Runners are subject to a number of dysfunctional movement patterns at the hip and few are probably more frequent than an inability to control the femoral head within the acetabulum. Often in runners, this poor control results in an anterior translation of the femoral head limited only by the soft-tissue structures of the anterior hip capsule (Sahrmann’s anterior femoral glide syndrome) presumably as a result of relative stiffness issues and poor motor control of the psoas and the gluteus maximus with or without synergistic dominance of a number of muscles (hamstrings, TFL, piriformis…). These are frequently the athletes who feel a “pinch” in the front of the hip when they are at the bottom portion of the deep squat or top of a knee hug or some other hip flexion exercise.
As the anterior capsule is a commonly injured place with runners and a frequent presentation of weak glutes and weak psoas major, should we initially be utilizing the common 1/2 kneeling hip flexor stretching?

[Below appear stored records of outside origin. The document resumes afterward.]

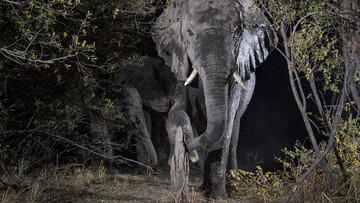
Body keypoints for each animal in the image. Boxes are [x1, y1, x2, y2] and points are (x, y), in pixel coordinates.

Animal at [152, 0, 278, 198]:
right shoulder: (180, 63)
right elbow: (177, 110)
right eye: (190, 33)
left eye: (236, 34)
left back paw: (231, 184)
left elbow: (225, 125)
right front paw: (185, 139)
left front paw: (218, 196)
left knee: (234, 132)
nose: (188, 147)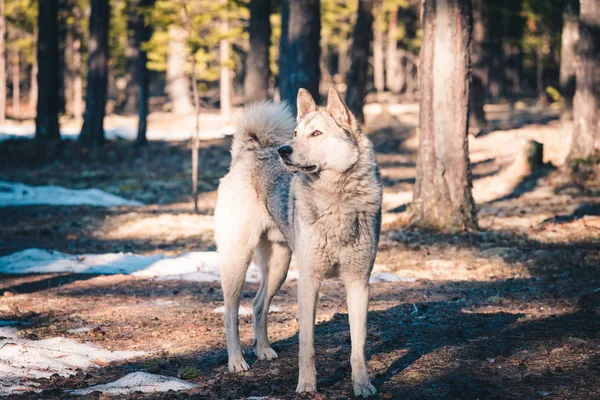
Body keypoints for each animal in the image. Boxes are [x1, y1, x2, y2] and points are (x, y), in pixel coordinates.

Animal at [216, 87, 382, 396]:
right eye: (295, 132)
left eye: (316, 133)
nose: (284, 150)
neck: (336, 201)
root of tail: (249, 152)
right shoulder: (309, 281)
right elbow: (307, 345)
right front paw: (306, 385)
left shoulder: (359, 282)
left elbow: (358, 346)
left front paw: (362, 384)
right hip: (237, 260)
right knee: (231, 312)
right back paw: (237, 361)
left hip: (279, 267)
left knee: (258, 304)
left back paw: (263, 350)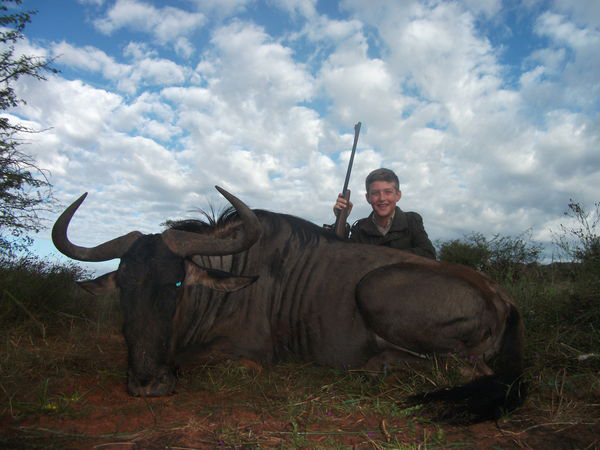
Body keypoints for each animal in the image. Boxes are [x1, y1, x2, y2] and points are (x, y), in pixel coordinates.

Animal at [52, 186, 526, 422]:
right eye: (124, 286)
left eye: (177, 282)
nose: (146, 383)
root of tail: (501, 296)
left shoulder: (246, 354)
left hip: (374, 287)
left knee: (466, 370)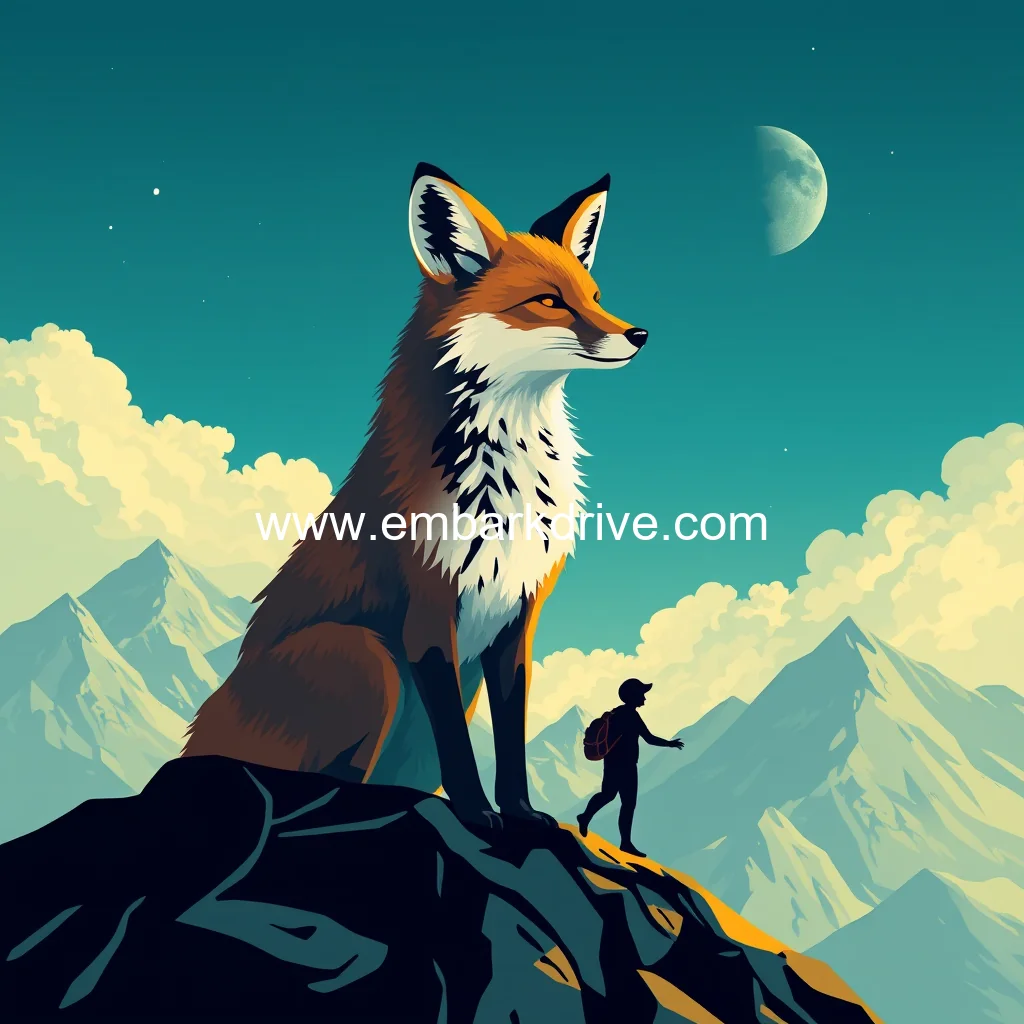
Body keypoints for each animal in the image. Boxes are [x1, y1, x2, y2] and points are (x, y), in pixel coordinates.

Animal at [181, 163, 648, 828]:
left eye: (595, 296)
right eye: (548, 301)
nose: (639, 334)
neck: (507, 486)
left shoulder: (518, 615)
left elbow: (511, 735)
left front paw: (521, 814)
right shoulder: (428, 608)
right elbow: (457, 739)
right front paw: (478, 815)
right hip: (367, 660)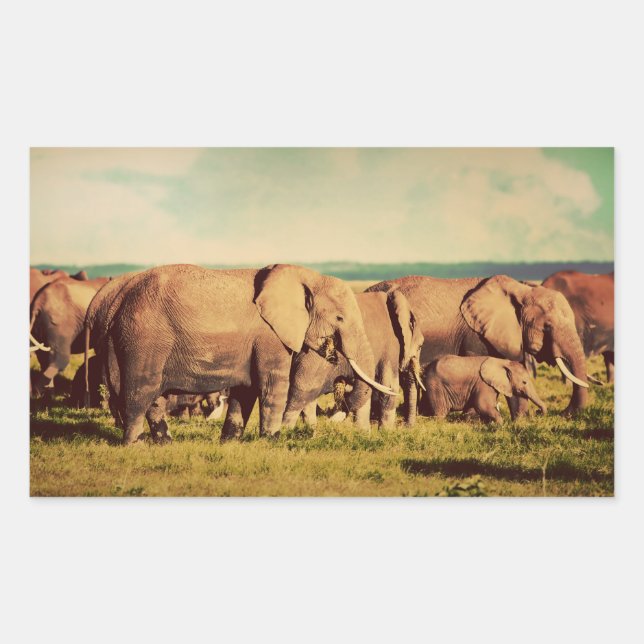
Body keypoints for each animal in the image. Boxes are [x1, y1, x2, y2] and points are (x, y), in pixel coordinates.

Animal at [84, 264, 396, 444]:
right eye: (340, 318)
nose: (333, 358)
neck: (304, 275)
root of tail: (116, 301)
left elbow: (245, 390)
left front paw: (231, 442)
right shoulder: (270, 336)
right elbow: (271, 386)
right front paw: (272, 442)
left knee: (153, 397)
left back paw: (164, 443)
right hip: (144, 339)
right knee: (141, 391)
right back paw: (134, 445)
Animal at [283, 290, 424, 430]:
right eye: (420, 346)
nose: (406, 426)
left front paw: (363, 431)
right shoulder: (391, 344)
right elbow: (389, 385)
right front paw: (384, 432)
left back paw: (311, 428)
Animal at [420, 355, 548, 423]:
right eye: (524, 382)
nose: (538, 412)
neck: (503, 361)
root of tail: (426, 366)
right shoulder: (484, 384)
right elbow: (482, 404)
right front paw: (500, 425)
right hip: (435, 385)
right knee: (440, 412)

In corrective exercise, the concept of reciprocal inhibition is one that is utilized more than many others. It says that if an antagonist has excessive tone, it is going to force a reduction in tone of muscles on the other side of the joint. If, for example, the iliacus and TFL are hypertonic and gluteus maximus hypotonic, it makes most sense to first inhibit the hip flexors with a nice static stretch before attempting to facilitate the gluteus maximus with a hip extension type exercise. While it makes sense from that stand point, does it make sense for those unable to control the femoral head? Remember, those with poor gluteal function lose the femoral head anteriorly as the hip extends and flexes (as a result of poor containment of the psoas), so taking a hip into maximal available extension may not be the best idea.
How then, should this be approached?
Perhaps before utilizing reciprocal inhibition, a little bit of motor control work should be used. Things like supine isolated contractions of the gluteus maximus progressed to a glute bridge to neutral may be a better choice. Additionally, prone ER stretching (hip in neutral) may help in cases where medial rotators dominate and some trigger point ball work can be useful in opening up the deep rotators on the back side of the hip that may be holding the femoral head anteriorly. Then complementary mobility work to help facilitate posterior glide of the femoral head with hip flexion should be undertaken with initiatives like quadruped posterior rocking and supine hip flexion with a towel roll to help depress the femoral head with flexion can be used.
After adequate control is established, then some 1/2 kneeling stretching and reciprocal inhibitory techniques may be used.